Na análise aos resultados da 52.ª edição do Barómetro da Human Resources, Catarina Paiva, administradora do Turismo de Portugal, não tem dúvidas que «as soluções não são novas, e o desafio que se coloca não é tanto a consciência da necessidade de cada uma delas, mas antes a capacidade da sociedade, ter de adoptar as soluções de forma integrada, porque estas só terão verdadeiro impacto quando integradas e não adoptadas isoladamente.»
«“Quando a velocidade da mudança externa é maior do que a velocidade interna, o fim da organização está próximo.” A autoria da frase é de Jack Welch, o gestor do século XX, e realça a importância e a necessidade de pessoas, empresas, países, sociedade em geral adoptarem um mindset de agilidade em contextos de elevada volatilidade e em que os ciclos de mudança são cada vez mais curtos. O contexto e a sucessão de acontecimentos dos últimos anos – pandemias, alterações climáticas, inflação, subida das taxas de juro, mudanças geopolíticas, introdução e crescimento de novas tecnologias – conduziram a transformações muito intensas na gestão das organizações e no comportamento dos consumidores e dos colaboradores das empresas.
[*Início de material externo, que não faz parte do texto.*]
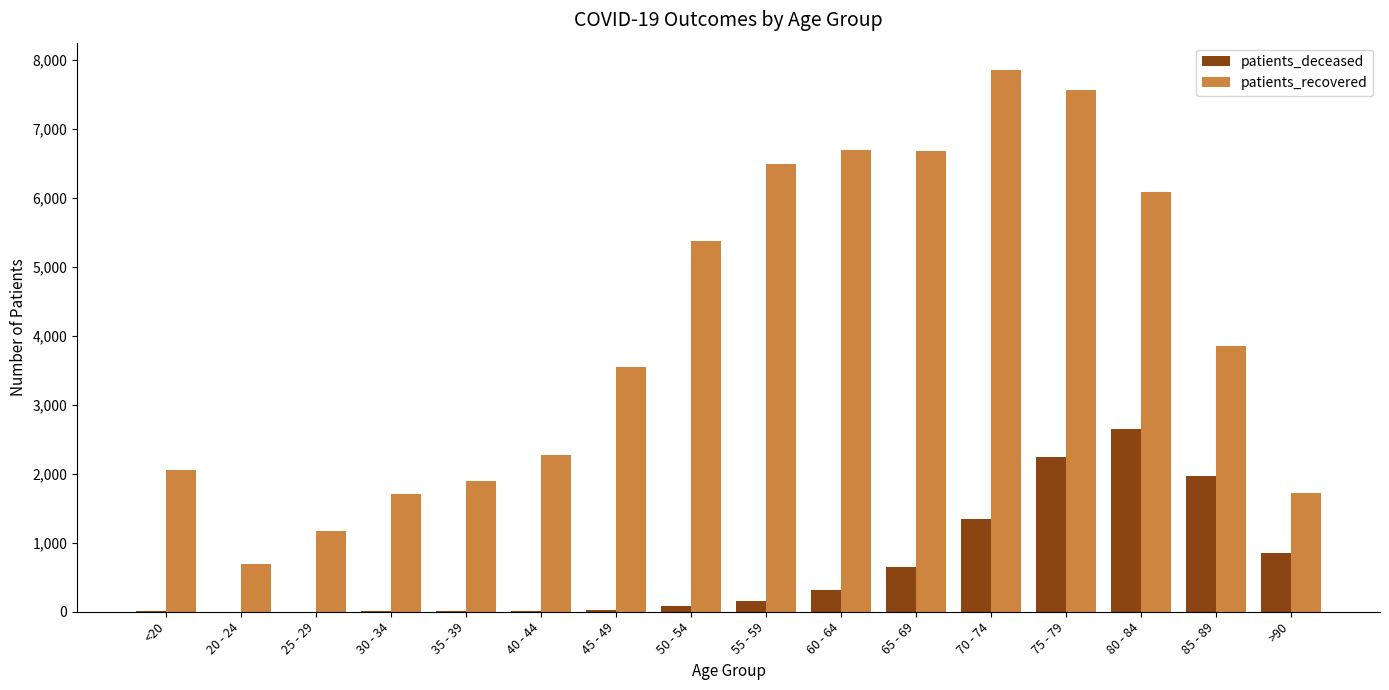

Is it true that patients_recovered equals 6699 at 60 - 64?

True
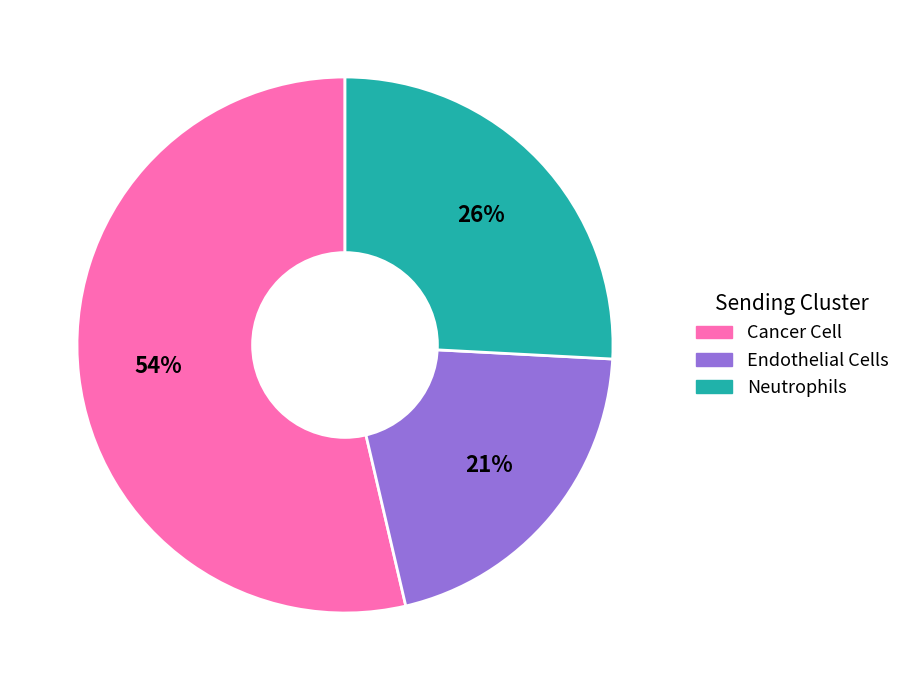

Rank the categories by value from lowest to highest.

Endothelial Cells, Neutrophils, Cancer Cell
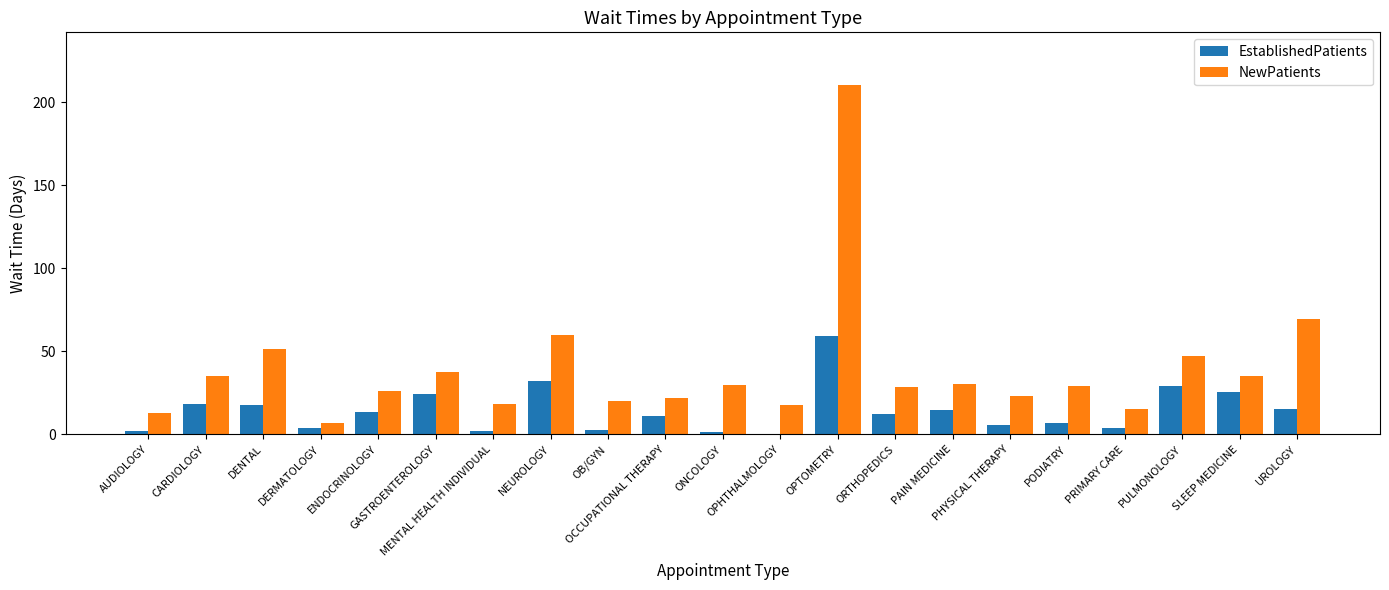

Which series has the largest total across all categories?

NewPatients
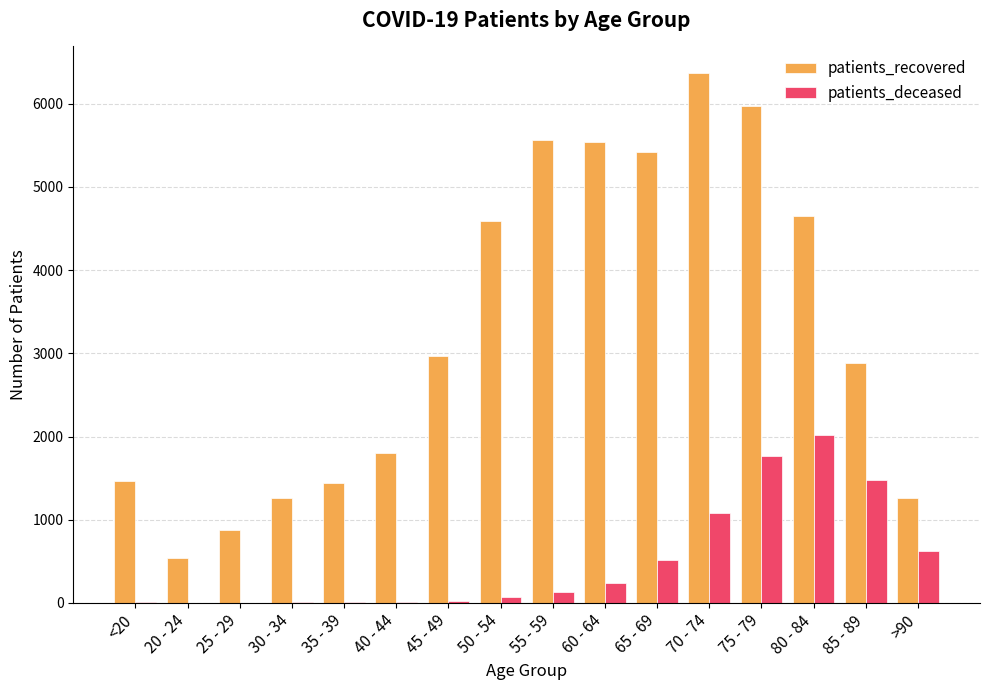

Is the value of patients_recovered at 70 - 74 greater than the value of patients_deceased at 70 - 74?

Yes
No LII Barómetro Human Resources, os resultados evidenciam esta realidade e não surpreendem: questões como absentismo, elevado turnover, escassez de Recursos Humanos transversal a vários sectores, impacto da inteligência artificial nas funções das organizações e nos modelos de negócio, são temas que estão na agenda e empurram as empresas a reflectir acerca do seu posicionamento e das suas práticas.
Quando questionadas sobre que soluções as empresas podem adoptar para minimizarem e melhorarem o problema da escassez de pessoas, uma percentagem muito relevante (43%) aponta o resikilling e upskilling, 34% referem a melhoria das condições salariais e benefícios, 45% defendem uma carga fiscal mais leve sobre o trabalho e, curiosamente, uma percentagem relevante (34%) aponta uma maior aposta no ensino profissional.
As soluções não são novas, e o desafio que se coloca não é tanto a consciência da necessidade de cada uma delas, mas antes a capacidade de nós, enquanto sociedade, termos de adoptar as soluções de forma integrada, porque estas só terão verdadeiro impacto quando integradas e não adoptadas isoladamente.»
Este testemunho foi publicado na edição de Abril (nº.160) da Human Resources, no âmbito da LII edição do seu Barómetro.